Admittedly, a very incomplete knowledge in my head. But I can find the others.

A couple days ago, a patron came in and said, "I found this book in your catalog and wrote down the number, but I guess I didn't get enough of it, because when I went there, I couldn't find the book. It's about Caribbean culture." She showed me here paper: Caribbean 641.5

I went back to the catalog with her and started to type in "Caribbean Cookery."

"No," she said, I don't want a Caribbean cookbook. I did a keyword search for Caribbean and about seven thousand titles showed up and I was going through them. At about page four I found one that caught my eye. It was about Caribbean culture."

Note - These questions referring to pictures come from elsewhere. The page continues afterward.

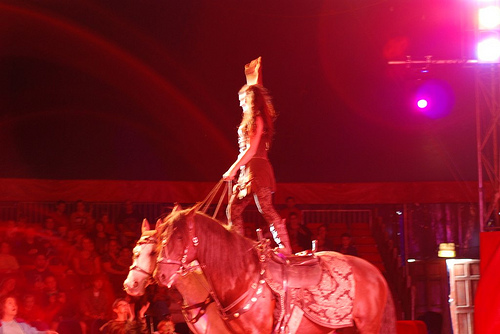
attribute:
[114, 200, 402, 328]
horses — side by side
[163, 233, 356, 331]
tack — elaborate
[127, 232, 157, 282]
bridle — fancy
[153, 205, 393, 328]
horse — brown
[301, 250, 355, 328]
blanket — metallic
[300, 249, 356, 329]
pattern — metallic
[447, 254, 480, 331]
door — brown, paneled, wooden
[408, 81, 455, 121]
halo — purple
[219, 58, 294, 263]
rider — performing, special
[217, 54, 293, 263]
woman — costumed, standing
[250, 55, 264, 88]
hand — raised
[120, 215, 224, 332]
horse — white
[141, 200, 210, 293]
head — horse's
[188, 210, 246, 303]
neck — horse's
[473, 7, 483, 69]
lights — white, glowing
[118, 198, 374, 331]
showhorse — brown, circus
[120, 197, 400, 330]
showhorse — white, circus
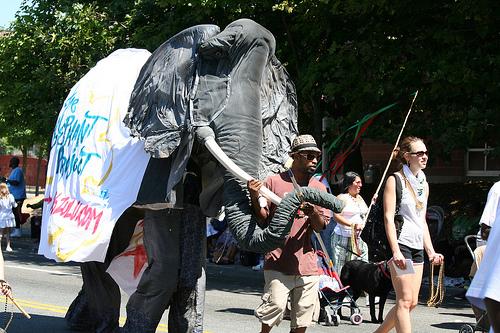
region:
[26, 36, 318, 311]
an elephant coustume with sign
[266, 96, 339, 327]
man leading elephant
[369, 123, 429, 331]
woman walking down street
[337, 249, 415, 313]
a black dog on street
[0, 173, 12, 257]
a child on street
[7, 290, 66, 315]
a double yellow line on street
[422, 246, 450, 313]
beads in womans hand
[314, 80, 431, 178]
streamer flying from pole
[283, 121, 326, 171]
man wearing hat and sunglasses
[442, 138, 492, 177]
a window in background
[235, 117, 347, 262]
The trunk of the elephant.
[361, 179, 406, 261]
The black bag the girl is carrying.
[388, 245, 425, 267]
The shorts the girl is wearing.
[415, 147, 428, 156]
The sunglasses the girl is wearing.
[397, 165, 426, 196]
The scarf around the girl's neck.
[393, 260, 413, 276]
The white paper in the girl's hand.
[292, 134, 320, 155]
The hat the guy is wearing.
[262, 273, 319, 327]
The beige shorts the guy is wearing.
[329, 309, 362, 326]
The front wheels on the stroller.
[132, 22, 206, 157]
The left ear of the elephant.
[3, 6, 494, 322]
A large mid afternoon parade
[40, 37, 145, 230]
A white banner with blue yellow and red letters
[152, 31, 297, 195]
A grey elephant costume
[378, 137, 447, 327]
A woman in black shorts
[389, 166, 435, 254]
A white tshirt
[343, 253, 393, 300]
A black dog with a red collar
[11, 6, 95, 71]
A green tree in the background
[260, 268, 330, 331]
Beige cargo shorts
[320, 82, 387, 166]
Green and red streamers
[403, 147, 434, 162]
reddish brown shades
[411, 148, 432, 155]
dark black sunglasses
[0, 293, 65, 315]
a yellow street marking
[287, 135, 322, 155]
a man's hat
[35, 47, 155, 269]
a large white sign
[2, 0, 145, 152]
part of a large green tree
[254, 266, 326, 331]
a man's brown shorts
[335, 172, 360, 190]
part of a woman's black hair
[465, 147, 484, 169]
a window of a building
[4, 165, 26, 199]
a man's short sleeve shirt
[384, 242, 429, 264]
a woman's black shorts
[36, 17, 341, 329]
two sets of human legs under an elephant costume.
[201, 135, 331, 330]
A man is holding the tusk of the elephant costume.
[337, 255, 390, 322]
A brown dog wearing a red collar.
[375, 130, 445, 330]
A woman walking on the road.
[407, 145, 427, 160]
The woman is wearing sunglasses.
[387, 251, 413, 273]
White papers in the woman's hand.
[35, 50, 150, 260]
A white cloth draped over the back of the costume.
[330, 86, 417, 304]
A woman holding a long white pole.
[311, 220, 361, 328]
A baby stroller next to the man.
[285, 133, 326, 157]
Man wearing a gray hat with a black stripe.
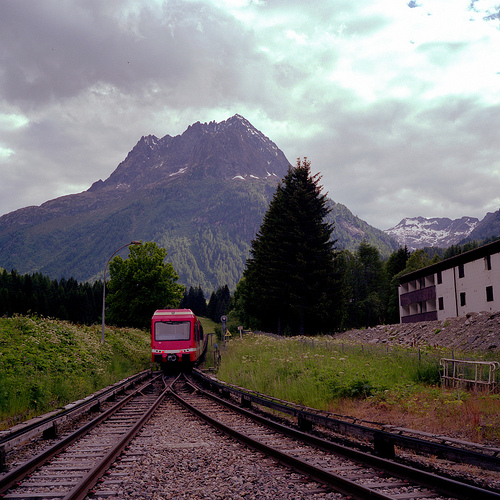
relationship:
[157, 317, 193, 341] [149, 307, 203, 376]
windshield on train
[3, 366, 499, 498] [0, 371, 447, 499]
railroad tracks in rocks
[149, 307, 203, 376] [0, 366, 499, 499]
train on railroad tracks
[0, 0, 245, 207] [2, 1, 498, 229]
clouds in sky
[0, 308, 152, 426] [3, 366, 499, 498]
grass next to railroad tracks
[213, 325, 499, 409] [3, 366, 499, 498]
grass next to railroad tracks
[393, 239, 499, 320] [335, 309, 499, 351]
building on hill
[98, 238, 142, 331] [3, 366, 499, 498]
lamp over railroad tracks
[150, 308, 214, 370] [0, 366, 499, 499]
train on railroad tracks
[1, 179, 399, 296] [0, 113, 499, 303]
trees on mountain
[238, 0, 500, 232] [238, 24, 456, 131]
clouds in sky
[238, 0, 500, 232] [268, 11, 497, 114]
clouds in sky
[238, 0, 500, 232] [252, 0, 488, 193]
clouds in sky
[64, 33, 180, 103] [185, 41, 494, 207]
clouds in sky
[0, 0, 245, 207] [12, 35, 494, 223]
clouds in sky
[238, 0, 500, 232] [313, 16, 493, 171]
clouds in sky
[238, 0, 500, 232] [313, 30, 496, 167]
clouds in sky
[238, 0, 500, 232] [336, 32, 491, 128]
clouds in sky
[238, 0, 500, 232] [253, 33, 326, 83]
clouds in sky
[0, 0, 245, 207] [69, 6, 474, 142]
clouds in sky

"But 641 would be a cookbook...," I said.

"No, it wasn't a cookbook. I just searched on Caribbean."

"Okay, well, I'll try this." Then I keyword searched Caribbean and limited it to just books we own in the building. Seventy-nine titles claimed to be in the list.

"Oh, that's a lot better than seven thousand," she said. "I can find it from here."

So I went back to the desk.

Ten minutes later:

"It was a cookbook after all. But it had pictures and talked about the culture. Thank you," she said.


Even when I know what I know,
I can let it go
If a patron tells me so.

Monday, October 1, 2007

There is beauty in the bellow of the blast

(Thanks to Gilbert & Sullivan)
Actually, this was merely a wet rain and not any blast at all. But I thought the colors and blurs were pretty. I'm a little less than completely happy (apologies to Anne Shirley & L[ucy] M[aud] Montgomery) with the picture. I like it better than the picture I took of the same view that had the signs and flowers in focus, but I think I'd like it better if I had an even smaller depth of field--with the sign and the flowers even more out of focus and the raindrops startlingly in focus.

Still, after one finishes picking up warm brown liquids at the coffee stand, this is excellent weather to visit a library and hunker down with a good book--or in the case of quite a few people, a good computer.

heh heh.

Monday, August 27, 2007

I saw that.

Random vignettes from today.
1. The man in the snack machine corner by himself talking to the vending machines, “Just remember that! That’s what I thought. . . Just remember that!”

2. A different man. I forget how he even knows my name, but he almost always says, “Hi, Yorick!” when he’s coming in or going out. Today he told me it was his birthday yesterday--but his family was out for the weekend--so they were going to take him to a steakhouse today.
Then he mentioned that he had seen some commercials for a particular steakhouse over the weekend while watching ball games on TV. His brother said that the place was way too high end so he wasn’t taking him there. And he said how he felt that most steak places were the same anyway—just take a steak and cook it over open flame, after all. He said he did like to eat at The Mug Steakhouse better than at The HugMug Steakhouse (names are changed so that this isn’t a commercial). Then he said he guessed there was some difference in steakhouses after all.
I smiled and nodded and told him happy birthday late, and have a good dinner.
He smiled and said thanks and went out and I still don’t know him as well as he seems to think he knows me.